Directions for this task ->
Leaving nothing out, set down all the data exactly.

Input for this task section start

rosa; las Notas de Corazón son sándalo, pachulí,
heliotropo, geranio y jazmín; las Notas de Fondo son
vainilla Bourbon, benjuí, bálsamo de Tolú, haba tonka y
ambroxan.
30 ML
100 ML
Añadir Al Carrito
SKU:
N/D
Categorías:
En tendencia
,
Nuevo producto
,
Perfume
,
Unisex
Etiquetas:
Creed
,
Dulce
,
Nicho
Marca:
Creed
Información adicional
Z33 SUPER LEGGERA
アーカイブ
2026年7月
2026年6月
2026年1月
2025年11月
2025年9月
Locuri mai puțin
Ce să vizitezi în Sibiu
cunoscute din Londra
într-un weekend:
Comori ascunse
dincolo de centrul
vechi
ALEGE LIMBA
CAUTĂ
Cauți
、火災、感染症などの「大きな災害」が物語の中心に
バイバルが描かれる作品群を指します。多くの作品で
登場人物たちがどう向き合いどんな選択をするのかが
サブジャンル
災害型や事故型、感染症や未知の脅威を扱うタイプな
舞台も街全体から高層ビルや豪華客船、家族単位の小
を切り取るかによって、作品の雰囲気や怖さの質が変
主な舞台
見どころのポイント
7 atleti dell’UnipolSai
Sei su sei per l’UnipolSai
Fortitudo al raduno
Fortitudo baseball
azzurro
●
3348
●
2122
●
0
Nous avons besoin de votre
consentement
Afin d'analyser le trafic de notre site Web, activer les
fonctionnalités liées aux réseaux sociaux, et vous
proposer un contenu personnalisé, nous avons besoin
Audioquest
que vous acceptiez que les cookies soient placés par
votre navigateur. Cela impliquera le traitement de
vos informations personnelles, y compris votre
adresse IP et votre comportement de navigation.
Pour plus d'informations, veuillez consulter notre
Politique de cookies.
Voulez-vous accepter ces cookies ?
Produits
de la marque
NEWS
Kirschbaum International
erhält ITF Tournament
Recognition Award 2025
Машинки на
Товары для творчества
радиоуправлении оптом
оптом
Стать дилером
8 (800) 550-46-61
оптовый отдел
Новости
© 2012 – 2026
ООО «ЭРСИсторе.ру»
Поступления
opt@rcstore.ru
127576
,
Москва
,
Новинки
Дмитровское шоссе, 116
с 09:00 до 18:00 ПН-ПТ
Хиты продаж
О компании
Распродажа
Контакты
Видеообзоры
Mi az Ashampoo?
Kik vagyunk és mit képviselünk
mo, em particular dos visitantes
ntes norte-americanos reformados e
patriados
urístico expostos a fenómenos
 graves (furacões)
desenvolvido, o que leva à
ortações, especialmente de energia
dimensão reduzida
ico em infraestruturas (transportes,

Input for this task section end

Solution for this exercise ->
rosa; las Notas de Corazón son sándalo, pachulí,
heliotropo, geranio y jazmín; las Notas de Fondo son
vainilla Bourbon, benjuí, bálsamo de Tolú, haba tonka y
ambroxan.
30 ML
100 ML
Añadir Al Carrito
SKU:
N/D
Categorías:
En tendencia
,
Nuevo producto
,
Perfume
,
Unisex
Etiquetas:
Creed
,
Dulce
,
Nicho
Marca:
Creed
Información adicional
Z33 SUPER LEGGERA
アーカイブ
2026年7月
2026年6月
2026年1月
2025年11月
2025年9月
Locuri mai puțin
Ce să vizitezi în Sibiu
cunoscute din Londra
într-un weekend:
Comori ascunse
dincolo de centrul
vechi
ALEGE LIMBA
CAUTĂ
Cauți
、火災、感染症などの「大きな災害」が物語の中心に
バイバルが描かれる作品群を指します。多くの作品で
登場人物たちがどう向き合いどんな選択をするのかが
サブジャンル
災害型や事故型、感染症や未知の脅威を扱うタイプな
舞台も街全体から高層ビルや豪華客船、家族単位の小
を切り取るかによって、作品の雰囲気や怖さの質が変
主な舞台
見どころのポイント
7 atleti dell’UnipolSai
Sei su sei per l’UnipolSai
Fortitudo al raduno
Fortitudo baseball
azzurro
●
3348
●
2122
●
0
Nous avons besoin de votre
consentement
Afin d'analyser le trafic de notre site Web, activer les
fonctionnalités liées aux réseaux sociaux, et vous
proposer un contenu personnalisé, nous avons besoin
Audioquest
que vous acceptiez que les cookies soient placés par
votre navigateur. Cela impliquera le traitement de
vos informations personnelles, y compris votre
adresse IP et votre comportement de navigation.
Pour plus d'informations, veuillez consulter notre
Politique de cookies.
Voulez-vous accepter ces cookies ?
Produits
de la marque
NEWS
Kirschbaum International
erhält ITF Tournament
Recognition Award 2025
Машинки на
Товары для творчества
радиоуправлении оптом
оптом
Стать дилером
8 (800) 550-46-61
оптовый отдел
Новости
© 2012 – 2026
ООО «ЭРСИсторе.ру»
Поступления
opt@rcstore.ru
127576
,
Москва
,
Новинки
Дмитровское шоссе, 116
с 09:00 до 18:00 ПН-ПТ
Хиты продаж
О компании
Распродажа
Контакты
Видеообзоры
Mi az Ashampoo?
Kik vagyunk és mit képviselünk
mo, em particular dos visitantes
ntes norte-americanos reformados e
patriados
urístico expostos a fenómenos
 graves (furacões)
desenvolvido, o que leva à
ortações, especialmente de energia
dimensão reduzida
ico em infraestruturas (transportes,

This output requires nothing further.